Closed cdreetz closed 9 months ago
The model_dir
should be a directory containing a complete model in HF format. Just dump all the model's files (config.json, *.safetensors, etc.) in one folder. You can use huggingface-cli
to grab all the files from a particular branch like so:
huggingface-cli download turboderp/Llama2-7B-chat-exl2 --revision 4.0bpw --local-dir-use-symlinks False --local-dir my_model_dir
Models converted to EXL2 format still store the quantized weights in .safetensors files, but each .weight tensor is split into several smaller tensors labeled .q_weight, .q_perm, .q_scale etc. As long as the tensors are in either FP16, GPTQ or EXL2 format the loader should automatically handle all that. I guess BF16 and FP32 would work as well, although they'll be cast to FP16 as they're loaded.
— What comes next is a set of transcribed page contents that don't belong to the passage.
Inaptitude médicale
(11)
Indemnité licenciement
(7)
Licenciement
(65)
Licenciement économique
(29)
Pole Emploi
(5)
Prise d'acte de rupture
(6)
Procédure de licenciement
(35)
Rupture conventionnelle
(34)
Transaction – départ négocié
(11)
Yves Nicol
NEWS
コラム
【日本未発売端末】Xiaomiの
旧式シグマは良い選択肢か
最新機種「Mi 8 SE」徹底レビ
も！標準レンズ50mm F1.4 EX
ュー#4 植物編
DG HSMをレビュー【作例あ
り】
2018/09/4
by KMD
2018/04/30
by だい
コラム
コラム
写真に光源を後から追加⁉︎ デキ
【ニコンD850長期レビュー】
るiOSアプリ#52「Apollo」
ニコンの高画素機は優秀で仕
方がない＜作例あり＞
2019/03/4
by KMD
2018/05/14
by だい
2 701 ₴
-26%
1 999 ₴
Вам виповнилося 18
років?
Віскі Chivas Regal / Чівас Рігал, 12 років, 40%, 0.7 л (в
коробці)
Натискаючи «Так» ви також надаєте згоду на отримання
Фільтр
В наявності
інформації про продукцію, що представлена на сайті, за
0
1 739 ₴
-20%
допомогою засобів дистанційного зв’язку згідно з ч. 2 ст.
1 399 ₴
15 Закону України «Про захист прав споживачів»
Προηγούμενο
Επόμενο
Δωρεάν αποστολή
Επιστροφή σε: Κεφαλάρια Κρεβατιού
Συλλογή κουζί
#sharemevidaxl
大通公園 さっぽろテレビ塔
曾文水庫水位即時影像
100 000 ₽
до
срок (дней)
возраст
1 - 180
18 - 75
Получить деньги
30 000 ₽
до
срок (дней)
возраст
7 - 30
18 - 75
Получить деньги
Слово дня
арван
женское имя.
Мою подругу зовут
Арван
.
Awesome that worked. Any way to put model straight onto gpu without saving to cpu lol, using a GPU vm that has 30gb vram but only 16gb ram, so I end up running out of room when downloading dependencies on Exllama if I have the model downloaded as well. Using the mixtral 3.0bpw so looks like
It sounds like you might be having a disk space issue and not a RAM issue if you are running out of room while downloading files.
@DocShotgun yeah you're right i just had to set more disk on the VM
@turboderp so looks like i got it all working. just curious, is there a secret to the mixtral instruct clip you posted on X? i copied the code you had for generating and downloaded turboderp/Mixtral-8x7B-exl2 --revision 3.0bpw --local-dir-use-symlinks False --local-dir my_model_dir
assuming to get similar behavior but it performs vastly different for me. as in just inputting Hi or Hello returns completely random responses and a lot of the time without stopping
https://github.com/cdreetz/exllama/blob/master/main.py is the code i'm using to run it for reference
That script uses Llama style prompt formatting as used by Mixtral-instruct. You seem to be using the base Mixtral model which doesn't know how to interpret the [INST]
tags. If you download the instruct-tuned version instead you should see better results.
(You can make a chatbot out of the base model, it just takes a different prompting style and it becomes much less reliable.)
@turboderp thank you!! got it working perfectly now
Does model_dir work if the dir is just a copied HF repo with the safetensor files? Specifically one of turboderp's HF model repos.
If not how do I convert the safetensors to a format that works with exllamav2?